Es sei denn, die gesamte Waschlappentruppe rottet sich zusammen
und jault miteinander. So geschehen am 25. April 2008. Über
200 dahin darbende Künstler, gebeutelt vom steuerlichen Joch
der Scheinselbstständigkeit, veröffentlichten unter dem
dynamischen Motto „Tag des geistigen Eigentums“ einen
offenen Brief an Bundeskanzlerin Merkel. Grundtenor: Wir können
uns pro Jahr nur noch einen Maybach leisten, weil das deutsche
Volk zu Download-Piraten mutiert. 300 Millionen illegale und damit
kostenlose Downloads, so eine von Musikindustrie-Lobbyisten kolportierte
Zahl, gehen den Künstlern angeblich durch die ausgemergelten
Händchen. Nun, das Geflenne ist nicht neu. Und weil die Kohle
knapp wird, musste der Bundesverband Musikindustrie e.V. die Armuts-Kampagne
finanzieren: ganzseitige Anzeigen in relevanten Printmedien; da
dürften trotz vereinbarter Product-Placements (das moderne
Skonto der Medienhäuser) ein paar Hunderttausender verbrannt
worden sein.
Mal nebenbei: Wird so ein e.V., zumal er sich der Kunst
verschrieben hat, nicht steuerlich bevorteilt? Zahle am Ende ich über Umwege
diesen Feldzug? Dann lesen Sie mal, was ich und wahrscheinlich
Sie, also wir, für unser Geld bekommen und wer diesen Hilferuf
signiert hat, weil er sich betrogen fühlt: René Kollo
zum Beispiel. Sie lesen richtig. Lebt dessen Zielgruppe eigentlich
noch? Das Grauen geht weiter: Wer hat denn dem Casting-Horrortrio
Alexander Klaws (formerly known as the winner of DSDS), Yvonne
Catterfeld (personally casted by Dieter B.) oder Monrose (PRO 7-Leibeigene)

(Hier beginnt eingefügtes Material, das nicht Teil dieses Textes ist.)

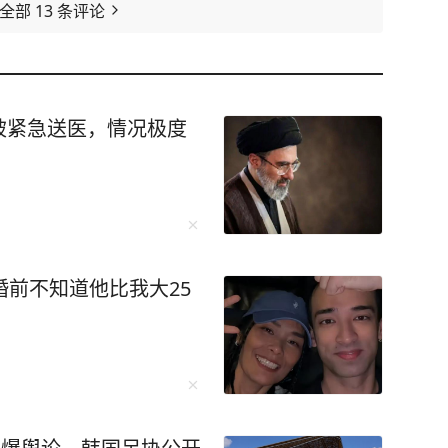
看全部
13
条评论
被紧急送医，情况极度
婚前不知道他比我大25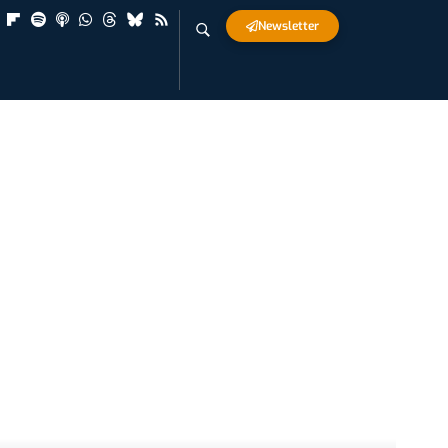
Newsletter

den Wahnwitz verzapft, Menschen würden kostenlos, also freiwillig,
ihre Musikdateien laden? Den Schotter möchte garantiert niemand
geschenkt haben. War eben ein Zettel mehr, den die Popsklaven brav
aber hirnlos unterschrieben. Der größte Marketing-Coup
der Aktion ist hingegen, dass es ein großer Unbekannter geschafft
hat, Künstlern wie BAP, Dieter Thomas
Kuhn, Stefan Waggershausen, Oomph! oder Udo Lindenberg zu verklickern,
dass sie überhaupt noch Platten verkaufen. Und deswegen unterschreiben
müssen. Sensationell. Dem Herrn gebührt ein Grimme-Preis.
Alles in allem eine typisch deutsche Aktion. Aufgeblähtes
Gegackere, ein Volk unter Generalverdacht , aber kein Versuch,
das Übel an der Wurzel zu packen. Stattdessen: Auffrisierte
Schulbandwettbewerbe, die in Marketing-Seifenblasen platzen und
deren Protagonisten selten in der Branche, doch immer öfter
in der Spätschicht bei McDonalds enden. Oder Kommissionen,
Konferenzen und Kuratorien, die sich in Ahnungslosigkeit übertrumpfen
und schließlich empört mit den durch die Buffets gekrümmten
Gichtfinger auf das Internet zeigen: „Du bist Schuld!“.
Stimmt nicht. Schuld ist der Euro. Danke Helmut.